| Given request |
Find every line in the rows below that contains the string "instances", and copy each of those lines.

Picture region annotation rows
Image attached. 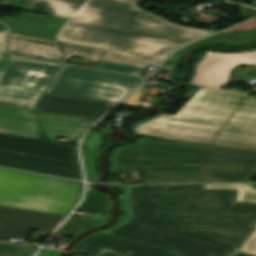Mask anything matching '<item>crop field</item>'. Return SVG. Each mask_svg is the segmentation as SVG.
I'll use <instances>...</instances> for the list:
<instances>
[{"label": "crop field", "mask_w": 256, "mask_h": 256, "mask_svg": "<svg viewBox=\"0 0 256 256\" xmlns=\"http://www.w3.org/2000/svg\"><path fill=\"white\" fill-rule=\"evenodd\" d=\"M236 192L203 184L137 186V221L110 235L178 256L229 253L256 226V206L235 204Z\"/></svg>", "instance_id": "obj_1"}, {"label": "crop field", "mask_w": 256, "mask_h": 256, "mask_svg": "<svg viewBox=\"0 0 256 256\" xmlns=\"http://www.w3.org/2000/svg\"><path fill=\"white\" fill-rule=\"evenodd\" d=\"M137 0H89L58 41L104 49L101 60L147 68L209 31L184 27L139 9Z\"/></svg>", "instance_id": "obj_2"}, {"label": "crop field", "mask_w": 256, "mask_h": 256, "mask_svg": "<svg viewBox=\"0 0 256 256\" xmlns=\"http://www.w3.org/2000/svg\"><path fill=\"white\" fill-rule=\"evenodd\" d=\"M132 129L164 139L256 151V99L200 88L175 116L159 113Z\"/></svg>", "instance_id": "obj_3"}, {"label": "crop field", "mask_w": 256, "mask_h": 256, "mask_svg": "<svg viewBox=\"0 0 256 256\" xmlns=\"http://www.w3.org/2000/svg\"><path fill=\"white\" fill-rule=\"evenodd\" d=\"M117 161L120 173L140 170L151 183L244 182L256 173V152L189 142L148 140Z\"/></svg>", "instance_id": "obj_4"}, {"label": "crop field", "mask_w": 256, "mask_h": 256, "mask_svg": "<svg viewBox=\"0 0 256 256\" xmlns=\"http://www.w3.org/2000/svg\"><path fill=\"white\" fill-rule=\"evenodd\" d=\"M83 183L0 168V205L67 215Z\"/></svg>", "instance_id": "obj_5"}, {"label": "crop field", "mask_w": 256, "mask_h": 256, "mask_svg": "<svg viewBox=\"0 0 256 256\" xmlns=\"http://www.w3.org/2000/svg\"><path fill=\"white\" fill-rule=\"evenodd\" d=\"M144 80L62 65L45 93L116 104Z\"/></svg>", "instance_id": "obj_6"}, {"label": "crop field", "mask_w": 256, "mask_h": 256, "mask_svg": "<svg viewBox=\"0 0 256 256\" xmlns=\"http://www.w3.org/2000/svg\"><path fill=\"white\" fill-rule=\"evenodd\" d=\"M8 51L12 55L67 63L71 56L98 62L104 50L58 43L25 35L10 34Z\"/></svg>", "instance_id": "obj_7"}, {"label": "crop field", "mask_w": 256, "mask_h": 256, "mask_svg": "<svg viewBox=\"0 0 256 256\" xmlns=\"http://www.w3.org/2000/svg\"><path fill=\"white\" fill-rule=\"evenodd\" d=\"M64 217L0 206V241L9 242L10 238L26 239L29 229L51 233L55 228L54 223Z\"/></svg>", "instance_id": "obj_8"}, {"label": "crop field", "mask_w": 256, "mask_h": 256, "mask_svg": "<svg viewBox=\"0 0 256 256\" xmlns=\"http://www.w3.org/2000/svg\"><path fill=\"white\" fill-rule=\"evenodd\" d=\"M61 65L13 58L0 85L44 92L50 79Z\"/></svg>", "instance_id": "obj_9"}, {"label": "crop field", "mask_w": 256, "mask_h": 256, "mask_svg": "<svg viewBox=\"0 0 256 256\" xmlns=\"http://www.w3.org/2000/svg\"><path fill=\"white\" fill-rule=\"evenodd\" d=\"M256 64V52L247 53H216L202 59L196 65V76L192 84L220 87L228 81L230 68L240 63Z\"/></svg>", "instance_id": "obj_10"}, {"label": "crop field", "mask_w": 256, "mask_h": 256, "mask_svg": "<svg viewBox=\"0 0 256 256\" xmlns=\"http://www.w3.org/2000/svg\"><path fill=\"white\" fill-rule=\"evenodd\" d=\"M0 149L79 164L76 148L43 140L0 133Z\"/></svg>", "instance_id": "obj_11"}, {"label": "crop field", "mask_w": 256, "mask_h": 256, "mask_svg": "<svg viewBox=\"0 0 256 256\" xmlns=\"http://www.w3.org/2000/svg\"><path fill=\"white\" fill-rule=\"evenodd\" d=\"M102 247L126 256H176L170 250L98 234L92 235L73 251L96 256L102 251ZM127 251L134 253L130 255Z\"/></svg>", "instance_id": "obj_12"}, {"label": "crop field", "mask_w": 256, "mask_h": 256, "mask_svg": "<svg viewBox=\"0 0 256 256\" xmlns=\"http://www.w3.org/2000/svg\"><path fill=\"white\" fill-rule=\"evenodd\" d=\"M0 166L82 180L80 167L61 161L17 154L0 150Z\"/></svg>", "instance_id": "obj_13"}, {"label": "crop field", "mask_w": 256, "mask_h": 256, "mask_svg": "<svg viewBox=\"0 0 256 256\" xmlns=\"http://www.w3.org/2000/svg\"><path fill=\"white\" fill-rule=\"evenodd\" d=\"M113 104L45 94L37 110L97 120Z\"/></svg>", "instance_id": "obj_14"}, {"label": "crop field", "mask_w": 256, "mask_h": 256, "mask_svg": "<svg viewBox=\"0 0 256 256\" xmlns=\"http://www.w3.org/2000/svg\"><path fill=\"white\" fill-rule=\"evenodd\" d=\"M10 26L11 33H20L37 38L55 40L58 28L67 20L54 16L23 13L17 17L0 18Z\"/></svg>", "instance_id": "obj_15"}, {"label": "crop field", "mask_w": 256, "mask_h": 256, "mask_svg": "<svg viewBox=\"0 0 256 256\" xmlns=\"http://www.w3.org/2000/svg\"><path fill=\"white\" fill-rule=\"evenodd\" d=\"M0 132L41 139L33 111L0 106Z\"/></svg>", "instance_id": "obj_16"}, {"label": "crop field", "mask_w": 256, "mask_h": 256, "mask_svg": "<svg viewBox=\"0 0 256 256\" xmlns=\"http://www.w3.org/2000/svg\"><path fill=\"white\" fill-rule=\"evenodd\" d=\"M38 117L45 131V138L53 140L58 137L79 139L84 130L94 122L44 113H38Z\"/></svg>", "instance_id": "obj_17"}, {"label": "crop field", "mask_w": 256, "mask_h": 256, "mask_svg": "<svg viewBox=\"0 0 256 256\" xmlns=\"http://www.w3.org/2000/svg\"><path fill=\"white\" fill-rule=\"evenodd\" d=\"M29 10L70 19L83 9L88 0H33Z\"/></svg>", "instance_id": "obj_18"}, {"label": "crop field", "mask_w": 256, "mask_h": 256, "mask_svg": "<svg viewBox=\"0 0 256 256\" xmlns=\"http://www.w3.org/2000/svg\"><path fill=\"white\" fill-rule=\"evenodd\" d=\"M255 38H256V28L251 30H243V31L223 32V33H219L214 36L208 37L206 39H203L201 41H198L196 43H193L181 49L176 54L183 55L186 51H188L191 48L198 47V46L214 45L219 43H226V44L239 46V45L249 43Z\"/></svg>", "instance_id": "obj_19"}, {"label": "crop field", "mask_w": 256, "mask_h": 256, "mask_svg": "<svg viewBox=\"0 0 256 256\" xmlns=\"http://www.w3.org/2000/svg\"><path fill=\"white\" fill-rule=\"evenodd\" d=\"M41 95L40 92L0 87V105L34 110Z\"/></svg>", "instance_id": "obj_20"}, {"label": "crop field", "mask_w": 256, "mask_h": 256, "mask_svg": "<svg viewBox=\"0 0 256 256\" xmlns=\"http://www.w3.org/2000/svg\"><path fill=\"white\" fill-rule=\"evenodd\" d=\"M116 188L123 191L122 202H123V208H124V215L119 224L115 225L110 230H103L100 233L109 234L136 220V186H127V187L116 186Z\"/></svg>", "instance_id": "obj_21"}, {"label": "crop field", "mask_w": 256, "mask_h": 256, "mask_svg": "<svg viewBox=\"0 0 256 256\" xmlns=\"http://www.w3.org/2000/svg\"><path fill=\"white\" fill-rule=\"evenodd\" d=\"M204 189H238L236 202L256 204V187L247 184H204Z\"/></svg>", "instance_id": "obj_22"}, {"label": "crop field", "mask_w": 256, "mask_h": 256, "mask_svg": "<svg viewBox=\"0 0 256 256\" xmlns=\"http://www.w3.org/2000/svg\"><path fill=\"white\" fill-rule=\"evenodd\" d=\"M108 205H110L109 196L87 190L85 200L78 209L100 212L101 215H107Z\"/></svg>", "instance_id": "obj_23"}, {"label": "crop field", "mask_w": 256, "mask_h": 256, "mask_svg": "<svg viewBox=\"0 0 256 256\" xmlns=\"http://www.w3.org/2000/svg\"><path fill=\"white\" fill-rule=\"evenodd\" d=\"M97 68L115 71V72L126 73V74L138 75V76H140L145 71L144 68L126 66V65L103 62V61H100Z\"/></svg>", "instance_id": "obj_24"}, {"label": "crop field", "mask_w": 256, "mask_h": 256, "mask_svg": "<svg viewBox=\"0 0 256 256\" xmlns=\"http://www.w3.org/2000/svg\"><path fill=\"white\" fill-rule=\"evenodd\" d=\"M89 222L98 223V224L107 223L102 221L71 217L59 231L78 234L83 230L84 226Z\"/></svg>", "instance_id": "obj_25"}, {"label": "crop field", "mask_w": 256, "mask_h": 256, "mask_svg": "<svg viewBox=\"0 0 256 256\" xmlns=\"http://www.w3.org/2000/svg\"><path fill=\"white\" fill-rule=\"evenodd\" d=\"M30 247L0 243V256H32Z\"/></svg>", "instance_id": "obj_26"}, {"label": "crop field", "mask_w": 256, "mask_h": 256, "mask_svg": "<svg viewBox=\"0 0 256 256\" xmlns=\"http://www.w3.org/2000/svg\"><path fill=\"white\" fill-rule=\"evenodd\" d=\"M103 133L99 131L89 130L85 139L83 140L84 147L100 148L104 143L101 140Z\"/></svg>", "instance_id": "obj_27"}, {"label": "crop field", "mask_w": 256, "mask_h": 256, "mask_svg": "<svg viewBox=\"0 0 256 256\" xmlns=\"http://www.w3.org/2000/svg\"><path fill=\"white\" fill-rule=\"evenodd\" d=\"M239 251L247 252L256 255V231L239 249Z\"/></svg>", "instance_id": "obj_28"}, {"label": "crop field", "mask_w": 256, "mask_h": 256, "mask_svg": "<svg viewBox=\"0 0 256 256\" xmlns=\"http://www.w3.org/2000/svg\"><path fill=\"white\" fill-rule=\"evenodd\" d=\"M98 150L96 149H86V148H82L81 152H82V156H83V161L84 164L86 165H91V166H95V158L94 155Z\"/></svg>", "instance_id": "obj_29"}, {"label": "crop field", "mask_w": 256, "mask_h": 256, "mask_svg": "<svg viewBox=\"0 0 256 256\" xmlns=\"http://www.w3.org/2000/svg\"><path fill=\"white\" fill-rule=\"evenodd\" d=\"M146 140H148L147 138H139V143L137 144H130V145H126V146H122L119 148H116L113 152V157H112V172L113 173H119L118 172V168H117V162H116V156L118 154V152L123 149V148H127V147H132V146H137V145H141L143 144Z\"/></svg>", "instance_id": "obj_30"}, {"label": "crop field", "mask_w": 256, "mask_h": 256, "mask_svg": "<svg viewBox=\"0 0 256 256\" xmlns=\"http://www.w3.org/2000/svg\"><path fill=\"white\" fill-rule=\"evenodd\" d=\"M142 88H143V86L141 88H139L136 92H134L131 96H129L126 100H124L121 104L133 106L135 104V102L137 101Z\"/></svg>", "instance_id": "obj_31"}, {"label": "crop field", "mask_w": 256, "mask_h": 256, "mask_svg": "<svg viewBox=\"0 0 256 256\" xmlns=\"http://www.w3.org/2000/svg\"><path fill=\"white\" fill-rule=\"evenodd\" d=\"M94 168L95 167L84 165L87 182H96L97 181L95 173H94Z\"/></svg>", "instance_id": "obj_32"}, {"label": "crop field", "mask_w": 256, "mask_h": 256, "mask_svg": "<svg viewBox=\"0 0 256 256\" xmlns=\"http://www.w3.org/2000/svg\"><path fill=\"white\" fill-rule=\"evenodd\" d=\"M7 33L0 32V58H2L3 54L5 53L4 45L6 40Z\"/></svg>", "instance_id": "obj_33"}, {"label": "crop field", "mask_w": 256, "mask_h": 256, "mask_svg": "<svg viewBox=\"0 0 256 256\" xmlns=\"http://www.w3.org/2000/svg\"><path fill=\"white\" fill-rule=\"evenodd\" d=\"M44 250V253L39 252L37 256H53L56 252L55 251H50V250Z\"/></svg>", "instance_id": "obj_34"}, {"label": "crop field", "mask_w": 256, "mask_h": 256, "mask_svg": "<svg viewBox=\"0 0 256 256\" xmlns=\"http://www.w3.org/2000/svg\"><path fill=\"white\" fill-rule=\"evenodd\" d=\"M100 256H121V255H118V254H115V253H112V252H109V251H105Z\"/></svg>", "instance_id": "obj_35"}, {"label": "crop field", "mask_w": 256, "mask_h": 256, "mask_svg": "<svg viewBox=\"0 0 256 256\" xmlns=\"http://www.w3.org/2000/svg\"><path fill=\"white\" fill-rule=\"evenodd\" d=\"M34 2L32 0H29L23 7V10H27ZM29 11V10H28Z\"/></svg>", "instance_id": "obj_36"}, {"label": "crop field", "mask_w": 256, "mask_h": 256, "mask_svg": "<svg viewBox=\"0 0 256 256\" xmlns=\"http://www.w3.org/2000/svg\"><path fill=\"white\" fill-rule=\"evenodd\" d=\"M227 256H249V255H245V254H242V253L235 252V253H232V254L227 255Z\"/></svg>", "instance_id": "obj_37"}, {"label": "crop field", "mask_w": 256, "mask_h": 256, "mask_svg": "<svg viewBox=\"0 0 256 256\" xmlns=\"http://www.w3.org/2000/svg\"><path fill=\"white\" fill-rule=\"evenodd\" d=\"M240 4L256 7V0H254L251 4H247V3H243V2H241Z\"/></svg>", "instance_id": "obj_38"}, {"label": "crop field", "mask_w": 256, "mask_h": 256, "mask_svg": "<svg viewBox=\"0 0 256 256\" xmlns=\"http://www.w3.org/2000/svg\"><path fill=\"white\" fill-rule=\"evenodd\" d=\"M6 62H7V60H5V61H0V71L3 70V68H4L5 64H6Z\"/></svg>", "instance_id": "obj_39"}, {"label": "crop field", "mask_w": 256, "mask_h": 256, "mask_svg": "<svg viewBox=\"0 0 256 256\" xmlns=\"http://www.w3.org/2000/svg\"><path fill=\"white\" fill-rule=\"evenodd\" d=\"M0 31L7 32V28L1 23H0Z\"/></svg>", "instance_id": "obj_40"}, {"label": "crop field", "mask_w": 256, "mask_h": 256, "mask_svg": "<svg viewBox=\"0 0 256 256\" xmlns=\"http://www.w3.org/2000/svg\"><path fill=\"white\" fill-rule=\"evenodd\" d=\"M81 61H82L81 59L73 58L71 62H72V63L80 64V63H81Z\"/></svg>", "instance_id": "obj_41"}, {"label": "crop field", "mask_w": 256, "mask_h": 256, "mask_svg": "<svg viewBox=\"0 0 256 256\" xmlns=\"http://www.w3.org/2000/svg\"><path fill=\"white\" fill-rule=\"evenodd\" d=\"M24 244H29V245H37V246H39V245H41V244H38V243H29V242H23Z\"/></svg>", "instance_id": "obj_42"}, {"label": "crop field", "mask_w": 256, "mask_h": 256, "mask_svg": "<svg viewBox=\"0 0 256 256\" xmlns=\"http://www.w3.org/2000/svg\"><path fill=\"white\" fill-rule=\"evenodd\" d=\"M57 234H61V235H72V236H75L74 234H67V233H61V232H57Z\"/></svg>", "instance_id": "obj_43"}, {"label": "crop field", "mask_w": 256, "mask_h": 256, "mask_svg": "<svg viewBox=\"0 0 256 256\" xmlns=\"http://www.w3.org/2000/svg\"><path fill=\"white\" fill-rule=\"evenodd\" d=\"M4 74V71L0 72V75H3Z\"/></svg>", "instance_id": "obj_44"}]
</instances>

| Written solution |
I'll use <instances>...</instances> for the list:
<instances>
</instances>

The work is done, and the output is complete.